Antoine Bernard, Directeur du plaidoyer et de l’assistance de RSF
En août 2024, au moins 250 journalistes ont été blessés au cours de la répression meurtrière – plus de 600 morts – des manifestations étudiantes anti-gouvernement. Cinq professionnels des médias y ont été tués. Cette explosion de violence précédant le départ de l’ancienne cheffe du gouvernement a marqué le terme d’un règne placé sous le signe d’une dégradation constante de la liberté de la presse dans le pays, selon l’historique des classements annuels de RSF.
Censure, cyberharcèlement, pressions des renseignements militaires, acharnement judiciaire, violences policières et des milices du parti au pouvoir, meurtres… Le gouvernement de Sheikh Hasina, désignée prédateur de la presse par RSF, a multiplié les entraves au travail des journalistes. En 2024, sa dernière année au pouvoir, le Bangladesh a plongé à la 165e place sur 180 du Classement mondial de la liberté de la presse, son rang le plus bas.
Les journalistes ont été muselés par un arsenal de lois draconiennes. De 2018 à 2023, 255 d’entre eux ont été poursuivis pour leurs reportages en vertu de la loi sur la sécurité numérique (Digital Security Act), selon un rapport du Centre for Governance Studies (CGS), et 97 ont été arrêtés. Sept professionnels des médias demeurent indûment poursuivis et un autre a été condamné par contumace.
RSF émet plusieurs recommandations à destination du gouvernement intérimaire pour un renouveau de la liberté de la presse :
- Engager des poursuites contre les auteurs des meurtres de cinq journalistes, et des violences contre 250 journalistes dans tout le pays au cours de la révolution de la mousson (1er juillet – 6 août 2024) et procéder à une indemnisation adéquate pour les blessés, ainsi que pour les familles des défunts.

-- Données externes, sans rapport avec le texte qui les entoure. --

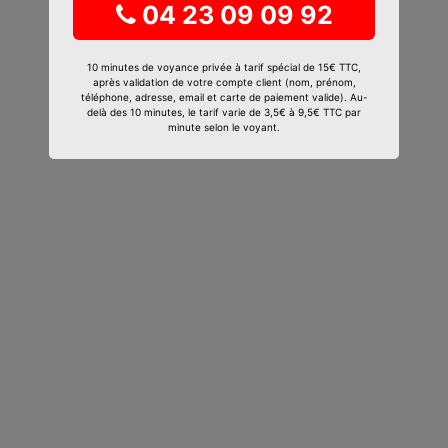
04 23 09 09 92
10 minutes de voyance privée à tarif spécial de 15€ TTC,
après validation de votre compte client (nom, prénom,
téléphone, adresse, email et carte de paiement valide). Au-
delà des 10 minutes, le tarif varie de 3,5€ à 9,5€ TTC par
minute selon le voyant.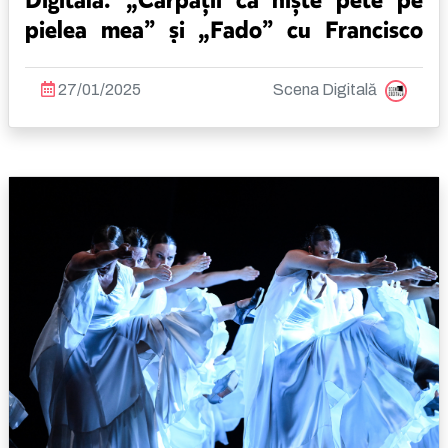
Digitală: „Carpații ca niște pete pe
pielea mea” și „Fado” cu Francisco
Moreira!
27/01/2025
Scena Digitală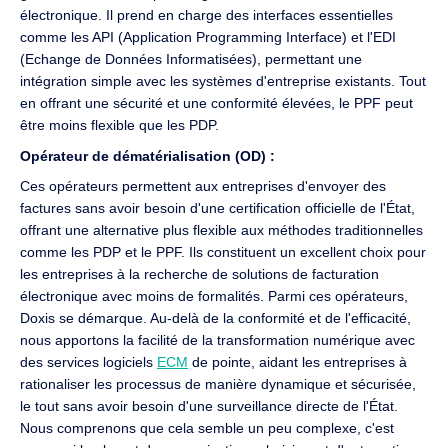
électronique. Il prend en charge des interfaces essentielles
comme les API (Application Programming Interface) et l'EDI
(Echange de Données Informatisées), permettant une
intégration simple avec les systèmes d'entreprise existants. Tout
en offrant une sécurité et une conformité élevées, le PPF peut
être moins flexible que les PDP.
Opérateur de dématérialisation (OD) :
Ces opérateurs permettent aux entreprises d'envoyer des
factures sans avoir besoin d'une certification officielle de l'État,
offrant une alternative plus flexible aux méthodes traditionnelles
comme les PDP et le PPF. Ils constituent un excellent choix pour
les entreprises à la recherche de solutions de facturation
électronique avec moins de formalités. Parmi ces opérateurs,
Doxis se démarque. Au-delà de la conformité et de l'efficacité,
nous apportons la facilité de la transformation numérique avec
des services logiciels
ECM
de pointe, aidant les entreprises à
rationaliser les processus de manière dynamique et sécurisée,
le tout sans avoir besoin d'une surveillance directe de l'État.
Nous comprenons que cela semble un peu complexe, c'est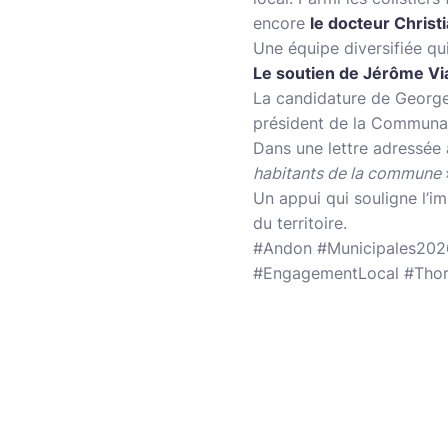
encore
le docteur Christ
Une équipe diversifiée q
Le soutien de Jérôme Vi
La candidature de George
président de la Communa
Dans une lettre adressée a
habitants de la commune
Un appui qui souligne l’i
du territoire.
#Andon #Municipales2026
#EngagementLocal #Thor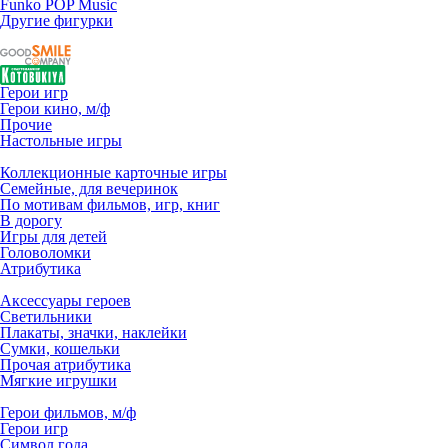
Funko POP Music
Другие фигурки
Герои игр
Герои кино, м/ф
Прочие
Настольные игры
Коллекционные карточные игры
Семейные, для вечеринок
По мотивам фильмов, игр, книг
В дорогу
Игры для детей
Головоломки
Атрибутика
Аксессуары героев
Светильники
Плакаты, значки, наклейки
Сумки, кошельки
Прочая атрибутика
Мягкие игрушки
Герои фильмов, м/ф
Герои игр
Символ года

- Abandonner les poursuites dans des affaires montées de toute pièce lancées sous le précédent gouvernement contre les journalistes, notamment en vertu de la loi répressive de 2006 sur les technologies de l’information et de la communication, de la loi de 2018 sur la sécurité numérique (DSA) et de la loi de 2023 sur la cybersécurité (CSA). Au moins sept professionnels des médias sont toujours en attente de procès, sous couvert de lois sur la cybersécurité utilisées pour réprimer les voix critiques. Les autorités doivent par ailleurs gracier le journaliste en exil Bashir Akon.
- Abroger la loi draconienne sur la cybersécurité (CSA), ainsi que la loi sur la sécurité numérique (DSA) et la loi sur les technologies de l’information et de la communication (ICT).
- Garantir le droit de chaque journaliste de ne pas être soumis à des détentions et poursuites arbitraires, ainsi qu’à comparaître libre et en jouissant de la présomption d’innocence en cas de poursuites judiciaires.
Accélérer les procédures judiciaires pour tous les cas non résolus d’assassinats de journalistes, en particulier le couple de journalistes Sagar Sarowar et Meherun Runi.